ECLI:NL:RBLIM:2020:9088

Rechtbank Limburg

Datum uitspraak
18 november 2020
Publicatiedatum
20 november 2020
Zaaknummer
8705565 \ CV EXPL 20-3926
Instantie
Rechtbank Limburg
Type
Uitspraak
Rechtsgebied
Civiel recht
Procedures
  • Eerste aanleg - enkelvoudig
Rechters
Vindplaatsen
  • Rechtspraak.nl
AI samenvatting door LexboostAutomatisch gegenereerd

Huurachterstand, ontbinding huurovereenkomst en ontruiming van het gehuurde

In deze zaak, behandeld door de kantonrechter op 18 november 2020, gaat het om een huurachterstand die is ontstaan door de gedaagde partij, die in deze procedure wordt vertegenwoordigd door mr.
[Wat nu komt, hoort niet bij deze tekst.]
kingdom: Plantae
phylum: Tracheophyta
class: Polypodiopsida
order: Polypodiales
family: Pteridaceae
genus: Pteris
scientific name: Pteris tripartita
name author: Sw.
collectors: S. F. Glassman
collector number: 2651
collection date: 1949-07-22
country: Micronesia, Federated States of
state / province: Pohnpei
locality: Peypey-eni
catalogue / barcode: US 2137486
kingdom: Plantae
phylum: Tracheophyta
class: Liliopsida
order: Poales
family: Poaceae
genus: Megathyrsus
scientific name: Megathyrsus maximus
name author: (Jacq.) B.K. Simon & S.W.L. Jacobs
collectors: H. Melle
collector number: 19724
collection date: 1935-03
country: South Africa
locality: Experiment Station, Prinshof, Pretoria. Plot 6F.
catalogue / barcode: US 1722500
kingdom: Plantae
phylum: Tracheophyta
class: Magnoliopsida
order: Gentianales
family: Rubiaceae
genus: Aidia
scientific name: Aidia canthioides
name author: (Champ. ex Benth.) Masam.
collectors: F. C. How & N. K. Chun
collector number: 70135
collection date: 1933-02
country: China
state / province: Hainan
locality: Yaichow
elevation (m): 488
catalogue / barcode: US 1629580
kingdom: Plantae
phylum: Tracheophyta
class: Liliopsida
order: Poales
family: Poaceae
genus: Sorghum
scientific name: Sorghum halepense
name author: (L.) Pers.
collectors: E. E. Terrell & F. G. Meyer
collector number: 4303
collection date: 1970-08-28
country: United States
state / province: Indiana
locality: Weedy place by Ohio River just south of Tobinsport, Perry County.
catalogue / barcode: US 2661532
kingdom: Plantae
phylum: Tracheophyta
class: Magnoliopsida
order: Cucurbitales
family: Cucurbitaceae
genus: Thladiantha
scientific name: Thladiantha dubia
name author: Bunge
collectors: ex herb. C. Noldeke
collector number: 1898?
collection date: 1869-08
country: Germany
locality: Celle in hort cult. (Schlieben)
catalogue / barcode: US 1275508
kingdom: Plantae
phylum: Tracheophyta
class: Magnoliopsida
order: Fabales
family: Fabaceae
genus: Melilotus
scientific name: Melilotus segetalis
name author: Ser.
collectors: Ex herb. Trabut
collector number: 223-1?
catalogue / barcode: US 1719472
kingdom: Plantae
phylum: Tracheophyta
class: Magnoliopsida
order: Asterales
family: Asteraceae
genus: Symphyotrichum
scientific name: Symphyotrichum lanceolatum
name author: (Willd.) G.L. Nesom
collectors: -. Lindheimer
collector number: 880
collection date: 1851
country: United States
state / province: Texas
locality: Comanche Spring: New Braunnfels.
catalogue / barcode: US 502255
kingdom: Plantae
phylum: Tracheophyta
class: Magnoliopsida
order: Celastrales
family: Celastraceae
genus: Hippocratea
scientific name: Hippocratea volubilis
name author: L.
M.E.J. Duijsens. De eisende partij, Stichting Woonpunt, heeft de gedaagde aangeklaagd voor ontbinding van de huurovereenkomst en ontruiming van het gehuurde. De procedure is gestart met een dagvaarding, waarop de gedaagde heeft geantwoord. Tijdens de mondelinge behandeling op 12 november 2020 heeft de kantonrechter vastgesteld dat de gedaagde een voorwaardelijke eis in reconventie heeft ingediend, maar deze is niet als zodanig behandeld omwille van efficiëntie en kostenoverwegingen.

De kantonrechter heeft vastgesteld dat de gedaagde erkent dat er een huurachterstand is, maar protesteert tegen de buitengerechtelijke incassokosten en de proceskosten, omdat zij geen aanmaning heeft ontvangen. De kantonrechter heeft echter geoordeeld dat de aanmaningsbrief, die op 7 juli 2020 is verzonden, gedaagde heeft bereikt, en heeft de gevorderde buitengerechtelijke kosten toegewezen. De kantonrechter heeft ook vastgesteld dat de gedaagde pas na de dagvaarding een voorstel tot regeling heeft gedaan, waardoor de kosten van de procedure voor haar rekening komen.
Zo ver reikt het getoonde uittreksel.